--- RECORDS FOR PROCESSING ---
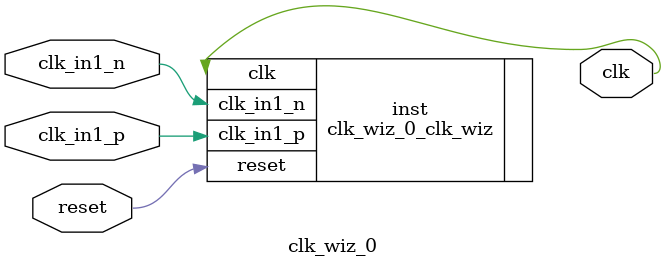
<source format=v>


`timescale 1ps/1ps

(* CORE_GENERATION_INFO = "clk_wiz_0,clk_wiz_v6_0_11_0_0,{component_name=clk_wiz_0,use_phase_alignment=true,use_min_o_jitter=false,use_max_i_jitter=false,use_dyn_phase_shift=false,use_inclk_switchover=false,use_dyn_reconfig=false,enable_axi=0,feedback_source=FDBK_AUTO,PRIMITIVE=MMCM,num_out_clk=1,clkin1_period=5.000,clkin2_period=10.0,use_power_down=false,use_reset=true,use_locked=false,use_inclk_stopped=false,feedback_type=SINGLE,CLOCK_MGR_TYPE=NA,manual_override=false}" *)

module clk_wiz_0 
 (
  // Clock out ports
  output        clk,
  // Status and control signals
  input         reset,
 // Clock in ports
  input         clk_in1_p,
  input         clk_in1_n
 );

  clk_wiz_0_clk_wiz inst
  (
  // Clock out ports  
  .clk(clk),
  // Status and control signals               
  .reset(reset), 
 // Clock in ports
  .clk_in1_p(clk_in1_p),
  .clk_in1_n(clk_in1_n)
  );

endmodule

</source>
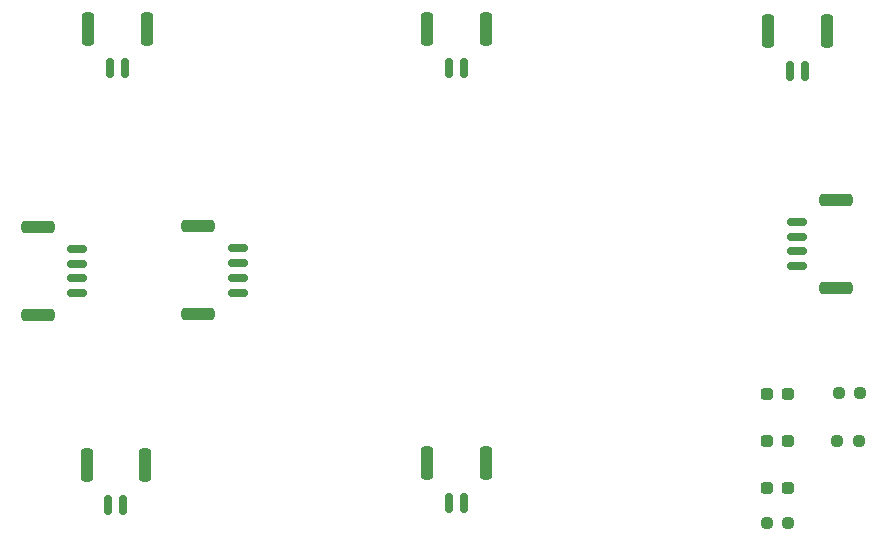
<source format=gtp>
G04 #@! TF.GenerationSoftware,KiCad,Pcbnew,8.0.4*
G04 #@! TF.CreationDate,2025-02-21T00:52:45-06:00*
G04 #@! TF.ProjectId,Turret,54757272-6574-42e6-9b69-6361645f7063,rev?*
G04 #@! TF.SameCoordinates,Original*
G04 #@! TF.FileFunction,Paste,Top*
G04 #@! TF.FilePolarity,Positive*
%FSLAX46Y46*%
G04 Gerber Fmt 4.6, Leading zero omitted, Abs format (unit mm)*
G04 Created by KiCad (PCBNEW 8.0.4) date 2025-02-21 00:52:45*
%MOMM*%
%LPD*%
G01*
G04 APERTURE LIST*
G04 Aperture macros list*
%AMRoundRect*
0 Rectangle with rounded corners*
0 $1 Rounding radius*
0 $2 $3 $4 $5 $6 $7 $8 $9 X,Y pos of 4 corners*
0 Add a 4 corners polygon primitive as box body*
4,1,4,$2,$3,$4,$5,$6,$7,$8,$9,$2,$3,0*
0 Add four circle primitives for the rounded corners*
1,1,$1+$1,$2,$3*
1,1,$1+$1,$4,$5*
1,1,$1+$1,$6,$7*
1,1,$1+$1,$8,$9*
0 Add four rect primitives between the rounded corners*
20,1,$1+$1,$2,$3,$4,$5,0*
20,1,$1+$1,$4,$5,$6,$7,0*
20,1,$1+$1,$6,$7,$8,$9,0*
20,1,$1+$1,$8,$9,$2,$3,0*%
G04 Aperture macros list end*
%ADD10RoundRect,0.150000X-0.150000X-0.700000X0.150000X-0.700000X0.150000X0.700000X-0.150000X0.700000X0*%
%ADD11RoundRect,0.250000X-0.250000X-1.150000X0.250000X-1.150000X0.250000X1.150000X-0.250000X1.150000X0*%
%ADD12RoundRect,0.237500X-0.287500X-0.237500X0.287500X-0.237500X0.287500X0.237500X-0.287500X0.237500X0*%
%ADD13RoundRect,0.150000X-0.700000X0.150000X-0.700000X-0.150000X0.700000X-0.150000X0.700000X0.150000X0*%
%ADD14RoundRect,0.250000X-1.150000X0.250000X-1.150000X-0.250000X1.150000X-0.250000X1.150000X0.250000X0*%
%ADD15RoundRect,0.150000X0.700000X-0.150000X0.700000X0.150000X-0.700000X0.150000X-0.700000X-0.150000X0*%
%ADD16RoundRect,0.250000X1.150000X-0.250000X1.150000X0.250000X-1.150000X0.250000X-1.150000X-0.250000X0*%
%ADD17RoundRect,0.237500X0.250000X0.237500X-0.250000X0.237500X-0.250000X-0.237500X0.250000X-0.237500X0*%
%ADD18RoundRect,0.237500X-0.250000X-0.237500X0.250000X-0.237500X0.250000X0.237500X-0.250000X0.237500X0*%
G04 APERTURE END LIST*
D10*
X82189000Y-81328000D03*
X83439000Y-81328000D03*
D11*
X80339000Y-77978000D03*
X85289000Y-77978000D03*
D12*
X109125001Y-80100000D03*
X110874999Y-80100000D03*
D10*
X111073000Y-44752000D03*
X112323000Y-44752000D03*
D11*
X109223000Y-41402000D03*
X114173000Y-41402000D03*
D12*
X109125001Y-72100000D03*
X110874999Y-72100000D03*
D13*
X111633000Y-57561000D03*
X111633000Y-58811000D03*
X111633000Y-60061000D03*
X111633000Y-61311000D03*
D14*
X114983000Y-55711000D03*
X114983000Y-63161000D03*
D10*
X53487000Y-44577000D03*
X54737000Y-44577000D03*
D11*
X51637000Y-41227000D03*
X56587000Y-41227000D03*
D12*
X109125001Y-76100000D03*
X110874999Y-76100000D03*
D10*
X53360000Y-81534000D03*
X54610000Y-81534000D03*
D11*
X51510000Y-78184000D03*
X56460000Y-78184000D03*
D15*
X64307000Y-63552000D03*
X64307000Y-62302000D03*
X64307000Y-61052000D03*
X64307000Y-59802000D03*
D16*
X60957000Y-65402000D03*
X60957000Y-57952000D03*
D17*
X116912500Y-76100000D03*
X115087500Y-76100000D03*
D18*
X109087500Y-83100000D03*
X110912500Y-83100000D03*
D17*
X117000000Y-72080000D03*
X115175000Y-72080000D03*
D10*
X82189000Y-44577000D03*
X83439000Y-44577000D03*
D11*
X80339000Y-41227000D03*
X85289000Y-41227000D03*
D15*
X50718000Y-63597000D03*
X50718000Y-62347000D03*
X50718000Y-61097000D03*
X50718000Y-59847000D03*
D16*
X47368000Y-65447000D03*
X47368000Y-57997000D03*
M02*

</source>
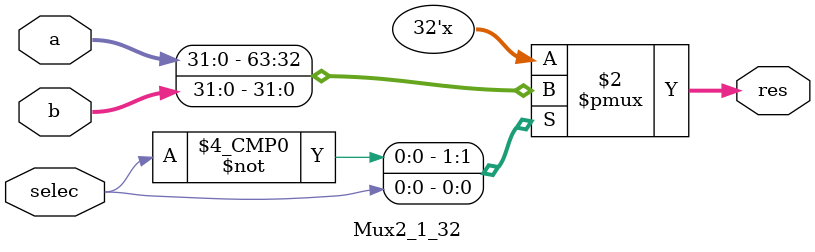
<source format=v>
module Mux2_1_32(
    input [31:0] a,
    input [31:0] b,
    input selec,
    output reg [31:0] res
);

always @*
begin
    
    case (selec)

    1'b0:
    begin
        res = a;
        
    end

    1'b1:
    begin
        res = b;
    end
    endcase

end
endmodule


</source>
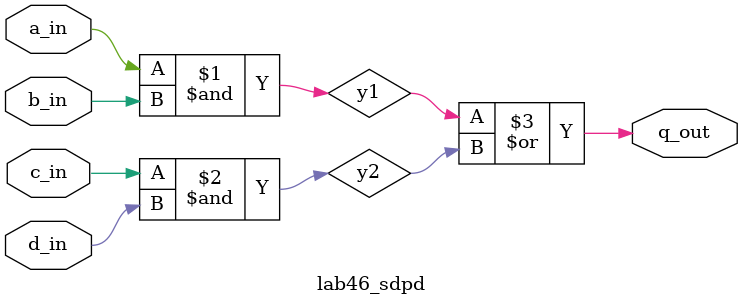
<source format=v>
`timescale 1ns / 1ps


module lab46_sdpd(
                    input a_in, b_in, c_in, d_in,
                    output q_out
    );
    
wire y1, y2;
assign y1 = a_in & b_in;
assign y2 = c_in & d_in;
assign q_out = y1 | y2 ;

specify
    if(a_in)
        (a_in => q_out) = 7;
    if(~a_in)
        (a_in => q_out) = 6;
    
    if({c_in , d_in} == 2'b11)
        (c_in, d_in *>q_out) = 8;
    
    if({c_in , d_in} != 2'b11)
        (c_in, d_in *>q_out) = 9;
endspecify

endmodule

</source>
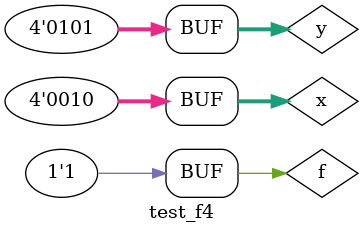
<source format=v>


// ------------------------- 
// -- selecionador
// ------------------------- 
module selecionador (output [3:0]saida, input [3:0]a, input [3:0]b, input flag);
   
   wire [7:0]s;
	wire saida_not;
	
	not NOT1(saida_not, flag);
	
	and AND1(s[0], a[0], flag);
	and AND2(s[1], a[1], flag);
	and AND3(s[2], a[2], flag);
	and AND4(s[3], a[3], flag);
	
	and AND5(s[4], b[0], saida_not);
	and AND6(s[5], b[1], saida_not);
	and AND7(s[6], b[2], saida_not);
	and AND8(s[7], b[3], saida_not);
	
	or OR1(saida[0], s[0], s[4]);
	or OR2(saida[1], s[1], s[5]);
	or OR3(saida[2], s[2], s[6]);
	or OR4(saida[3], s[3], s[7]);

endmodule // -- selecionador

// ------------------------- 
// -- f4 gate
// ------------------------- 
module f4 (output [3:0]saida, input [3:0]entrada1, input [3:0]entrada2, input chave);
	
	wire [3:0]saida_menor;
	wire [3:0]saida_maior;
	
	or OR1(saida_menor[0], ~entrada1[0], entrada2[0]);
	or OR2(saida_menor[1], ~entrada1[1], entrada2[1]);
	or OR3(saida_menor[2], ~entrada1[2], entrada2[2]);
	or OR4(saida_menor[3], ~entrada1[3], entrada2[3]);
	
	or OR5(saida_maior[0], entrada1[0], ~entrada2[0]);
	or OR6(saida_maior[1], entrada1[1], ~entrada2[1]);
	or OR7(saida_maior[2], entrada1[2], ~entrada2[2]);
	or OR8(saida_maior[3], entrada1[3], ~entrada2[3]);
	
	selecionador SEL1 (saida, saida_maior, saida_menor, chave);
	
endmodule // -- f4

// ------------------------- 
// -- modulo de teste
// ------------------------- 
module test_f4;
	
	reg  [3:0] x, y;
	reg  f;
	wire [3:0] z;
	
	f4 modulo (z, x, y, f);
	
	// --- parte principal
	initial begin
      $display("Exemplo 0037 - ANA CRISTINA - 427385");
      $display("Test LU's module");
      $display("Legenda da chave: 0 - MENOR 1 - MAIOR\n");
      
      #1 x = 4'b1010;	y = 4'b0101; f = 0;
      $monitor("ch = %1b\t x = %4b\t y = %4b\t s = %4b", f, x, y, z);
      #1 x = 4'b1010;	y = 4'b0101;	f = 1;
      
      #1 x = 4'b0000;	y = 4'b1111;	f = 0;
      #1 x = 4'b0000;	y = 4'b1111;	f = 1;
      
      #1 x = 4'b0010;	y = 4'b0101;	f = 0;
      #1 x = 4'b0010;	y = 4'b0101;	f = 1;
   end
endmodule // -- test_f4

// -- Testes
// Exemplo 0037 - ANA CRISTINA - 427385
// Test LU's module
// Legenda da chave: 0 - MENOR 1 - MAIOR
// 
// ch = 0	 x = 1010	 y = 0101	 s = 0101
// ch = 1	 x = 1010	 y = 0101	 s = 1010
// ch = 0	 x = 0000	 y = 1111	 s = 1111
// ch = 1	 x = 0000	 y = 1111	 s = 0000
// ch = 0	 x = 0010	 y = 0101	 s = 1101
// ch = 1	 x = 0010	 y = 0101	 s = 1010



</source>
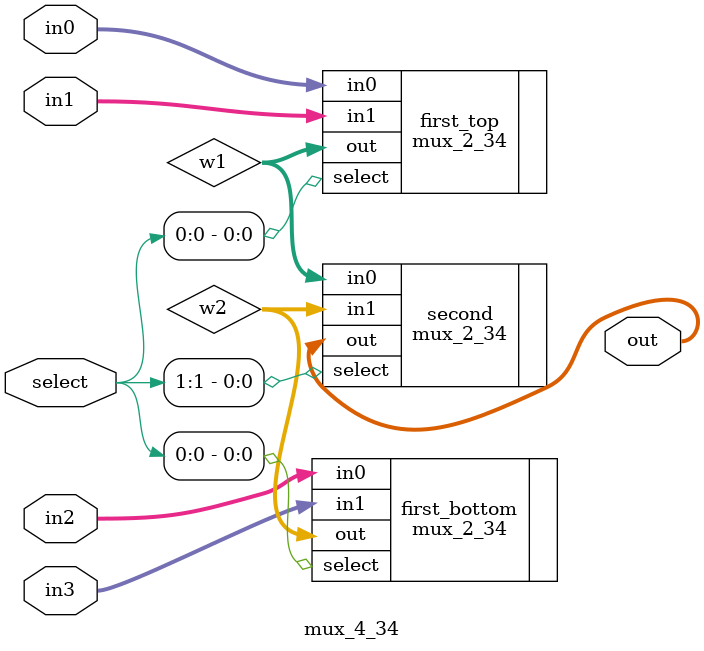
<source format=v>
module mux_4_34(select, in0, in1, in2, in3, out);
	input [1:0] select;
	input [33:0] in0, in1, in2, in3;
	output [33:0] out;
	wire [33:0] w1, w2;
	mux_2_34 first_top(.select(select[0]), .in0(in0), .in1(in1), .out(w1));
	mux_2_34 first_bottom(.select(select[0]), .in0(in2), .in1(in3), .out(w2));
	mux_2_34 second(.select(select[1]), .in0(w1), .in1(w2), .out(out));
endmodule

</source>
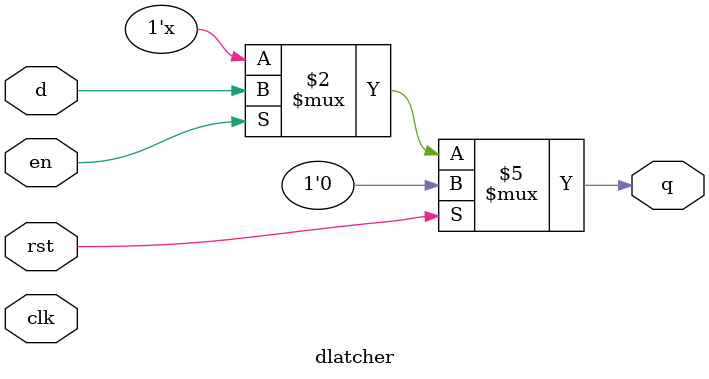
<source format=v>
module dlatcher (clk, d, en, rst, q);
   input clk, d, en, rst;
   output reg q;

   always @* // All signals !!
     begin
	if (rst)
	  q <= #1 0;
	else if (en)
	  q <= #1 d;
     end
endmodule

</source>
---
**JOB ITEM**: Using the listing above, restate exactly the range between the lines holding "X82189000Y-44577000D03*" and "wire y1, y2;", inclusive, with pictures left out.

**WRITTEN SOLUTION**:
X82189000Y-44577000D03*
X83439000Y-44577000D03*
D11*
X80339000Y-41227000D03*
X85289000Y-41227000D03*
D15*
X50718000Y-63597000D03*
X50718000Y-62347000D03*
X50718000Y-61097000D03*
X50718000Y-59847000D03*
D16*
X47368000Y-65447000D03*
X47368000Y-57997000D03*
M02*

</source>
<source format=v>
module Mux2_1_32(
    input [31:0] a,
    input [31:0] b,
    input selec,
    output reg [31:0] res
);

always @*
begin
    
    case (selec)

    1'b0:
    begin
        res = a;
        
    end

    1'b1:
    begin
        res = b;
    end
    endcase

end
endmodule


</source>
<source format=v>
`timescale 1ns / 1ps


module lab46_sdpd(
                    input a_in, b_in, c_in, d_in,
                    output q_out
    );
    
wire y1, y2;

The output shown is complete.